The pace sadly increased over the last weeks. The doctor told my grandpa on the phone that we need to talk a lot with my uncle, and that we should touch his hands for example when we talk with him. This would be the only way how he will recognize us, and it will make him feel good. That’s basically what we did today, and it was really a way to communicate with him, and as said, to make him smile. He did spend me comfort when he smiled, because I felt helpless. I want to help but I can’t make the tumor disappear. It was difficult, but when I touched his hands and told him some things, and when he started to smile, even if he seemed to look through me, my fear went away. Maybe I can’t heal him, but I can accompany him. But it might not be a long way anymore.

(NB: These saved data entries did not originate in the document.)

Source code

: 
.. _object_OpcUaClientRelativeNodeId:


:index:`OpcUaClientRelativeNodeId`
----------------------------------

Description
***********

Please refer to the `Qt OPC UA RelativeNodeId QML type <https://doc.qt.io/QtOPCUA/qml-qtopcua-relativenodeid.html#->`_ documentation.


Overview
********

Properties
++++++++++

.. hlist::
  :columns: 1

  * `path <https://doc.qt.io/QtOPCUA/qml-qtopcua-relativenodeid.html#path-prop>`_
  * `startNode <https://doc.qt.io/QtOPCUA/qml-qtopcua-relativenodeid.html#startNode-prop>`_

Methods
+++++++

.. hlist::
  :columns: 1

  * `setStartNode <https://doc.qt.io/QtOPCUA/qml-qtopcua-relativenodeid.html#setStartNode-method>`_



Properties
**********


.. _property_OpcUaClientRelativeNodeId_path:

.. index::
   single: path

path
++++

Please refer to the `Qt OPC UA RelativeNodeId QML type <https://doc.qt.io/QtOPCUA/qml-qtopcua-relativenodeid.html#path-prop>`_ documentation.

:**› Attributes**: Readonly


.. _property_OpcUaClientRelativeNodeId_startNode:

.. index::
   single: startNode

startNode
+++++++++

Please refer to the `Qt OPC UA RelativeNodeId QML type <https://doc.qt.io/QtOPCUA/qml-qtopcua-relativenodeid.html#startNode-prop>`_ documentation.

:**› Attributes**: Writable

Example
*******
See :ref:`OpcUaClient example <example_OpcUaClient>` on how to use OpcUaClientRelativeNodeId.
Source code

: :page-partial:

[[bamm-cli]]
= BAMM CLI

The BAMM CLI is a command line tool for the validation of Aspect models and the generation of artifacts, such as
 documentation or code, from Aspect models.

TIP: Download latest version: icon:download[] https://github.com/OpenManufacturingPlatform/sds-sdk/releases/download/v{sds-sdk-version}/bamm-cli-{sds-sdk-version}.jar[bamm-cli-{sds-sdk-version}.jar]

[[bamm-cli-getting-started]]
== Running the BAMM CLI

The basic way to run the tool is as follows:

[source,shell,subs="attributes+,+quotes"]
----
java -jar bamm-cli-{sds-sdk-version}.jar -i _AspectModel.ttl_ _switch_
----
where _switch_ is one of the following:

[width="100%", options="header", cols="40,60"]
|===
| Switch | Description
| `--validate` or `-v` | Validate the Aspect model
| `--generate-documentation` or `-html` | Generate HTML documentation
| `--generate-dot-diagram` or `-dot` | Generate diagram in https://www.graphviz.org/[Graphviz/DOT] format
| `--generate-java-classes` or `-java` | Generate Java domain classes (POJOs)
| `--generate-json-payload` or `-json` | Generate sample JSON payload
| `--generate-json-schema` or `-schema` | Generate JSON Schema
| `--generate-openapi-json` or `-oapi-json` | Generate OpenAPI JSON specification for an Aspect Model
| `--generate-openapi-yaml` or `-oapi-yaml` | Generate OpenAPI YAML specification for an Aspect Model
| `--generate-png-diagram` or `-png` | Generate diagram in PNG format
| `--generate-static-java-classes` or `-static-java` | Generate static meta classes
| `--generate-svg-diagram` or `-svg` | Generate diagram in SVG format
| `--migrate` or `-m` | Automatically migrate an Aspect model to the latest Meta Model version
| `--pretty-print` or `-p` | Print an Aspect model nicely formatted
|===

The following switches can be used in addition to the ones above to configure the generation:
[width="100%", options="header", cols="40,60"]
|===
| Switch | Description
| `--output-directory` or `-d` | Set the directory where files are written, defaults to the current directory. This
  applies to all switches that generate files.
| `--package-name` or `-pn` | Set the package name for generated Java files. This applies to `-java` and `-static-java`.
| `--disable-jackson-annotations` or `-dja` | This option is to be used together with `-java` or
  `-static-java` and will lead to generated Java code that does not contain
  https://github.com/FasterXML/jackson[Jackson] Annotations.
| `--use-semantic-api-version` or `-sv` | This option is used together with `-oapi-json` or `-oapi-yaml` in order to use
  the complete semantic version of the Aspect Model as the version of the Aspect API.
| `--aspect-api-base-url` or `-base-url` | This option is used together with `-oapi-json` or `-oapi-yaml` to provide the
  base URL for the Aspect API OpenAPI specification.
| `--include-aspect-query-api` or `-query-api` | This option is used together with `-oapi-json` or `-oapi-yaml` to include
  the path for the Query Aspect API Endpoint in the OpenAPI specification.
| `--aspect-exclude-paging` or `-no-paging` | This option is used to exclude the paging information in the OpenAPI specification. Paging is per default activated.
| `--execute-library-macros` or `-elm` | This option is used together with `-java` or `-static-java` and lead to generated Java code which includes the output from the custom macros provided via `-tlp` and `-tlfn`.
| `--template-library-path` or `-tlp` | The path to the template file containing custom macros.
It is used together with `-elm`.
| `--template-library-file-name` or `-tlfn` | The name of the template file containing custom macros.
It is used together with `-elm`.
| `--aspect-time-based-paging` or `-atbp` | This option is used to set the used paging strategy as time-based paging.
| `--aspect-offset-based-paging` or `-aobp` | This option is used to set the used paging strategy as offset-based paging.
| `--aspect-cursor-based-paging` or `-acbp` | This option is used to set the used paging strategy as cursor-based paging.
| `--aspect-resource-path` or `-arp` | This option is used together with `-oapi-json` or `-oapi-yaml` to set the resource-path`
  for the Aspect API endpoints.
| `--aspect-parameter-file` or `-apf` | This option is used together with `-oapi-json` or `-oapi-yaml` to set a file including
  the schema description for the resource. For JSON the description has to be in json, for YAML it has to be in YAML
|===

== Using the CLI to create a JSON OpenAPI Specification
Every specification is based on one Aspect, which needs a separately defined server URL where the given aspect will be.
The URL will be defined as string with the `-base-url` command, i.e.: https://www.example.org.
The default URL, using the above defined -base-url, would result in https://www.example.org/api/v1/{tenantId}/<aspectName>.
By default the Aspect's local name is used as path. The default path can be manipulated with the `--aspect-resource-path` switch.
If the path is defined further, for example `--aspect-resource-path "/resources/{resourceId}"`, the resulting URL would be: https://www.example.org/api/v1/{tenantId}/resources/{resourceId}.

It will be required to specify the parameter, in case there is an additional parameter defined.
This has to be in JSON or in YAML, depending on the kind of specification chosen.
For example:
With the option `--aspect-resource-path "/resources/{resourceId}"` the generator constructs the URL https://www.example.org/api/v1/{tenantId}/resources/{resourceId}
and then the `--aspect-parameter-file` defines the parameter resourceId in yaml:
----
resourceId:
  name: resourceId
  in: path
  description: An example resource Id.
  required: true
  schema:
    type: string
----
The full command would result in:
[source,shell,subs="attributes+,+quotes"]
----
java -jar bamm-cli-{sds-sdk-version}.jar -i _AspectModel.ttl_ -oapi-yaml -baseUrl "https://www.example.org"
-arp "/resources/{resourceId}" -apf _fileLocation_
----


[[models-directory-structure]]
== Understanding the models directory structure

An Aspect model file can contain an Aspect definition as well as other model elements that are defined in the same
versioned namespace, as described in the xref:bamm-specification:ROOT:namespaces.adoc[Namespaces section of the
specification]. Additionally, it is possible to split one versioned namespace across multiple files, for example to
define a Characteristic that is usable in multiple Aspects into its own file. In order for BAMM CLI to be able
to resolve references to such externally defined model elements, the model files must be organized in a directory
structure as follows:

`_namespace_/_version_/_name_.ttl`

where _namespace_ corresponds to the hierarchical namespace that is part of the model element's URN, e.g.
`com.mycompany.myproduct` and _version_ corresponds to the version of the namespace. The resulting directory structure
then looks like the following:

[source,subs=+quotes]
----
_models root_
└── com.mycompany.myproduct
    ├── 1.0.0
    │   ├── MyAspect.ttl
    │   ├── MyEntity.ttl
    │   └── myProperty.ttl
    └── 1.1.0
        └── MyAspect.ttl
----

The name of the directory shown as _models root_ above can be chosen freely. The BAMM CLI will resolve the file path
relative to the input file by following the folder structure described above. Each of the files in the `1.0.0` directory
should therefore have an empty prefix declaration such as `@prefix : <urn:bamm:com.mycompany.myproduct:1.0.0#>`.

Tomorrow will be a very difficult day. I think we noticed and heard today what is going on, but when they talk to us in person tomorrow, me and my mother must take care about my grandma and grandpa. I am afraid they might not be able to handle it. I am afraid grandma or grandpa could faint. Even if grandpa heard the suggestions today, it’ll be more real when they hear it in person. I am happy that we could still communicate with my uncle, even if it was on a different way. I am also happy that the doctors said he has no pain.
For the regular readers of my blog, just in case you don’t find new posts on my blog for a while, you do now know why. When things get tougher, I will take care about my family.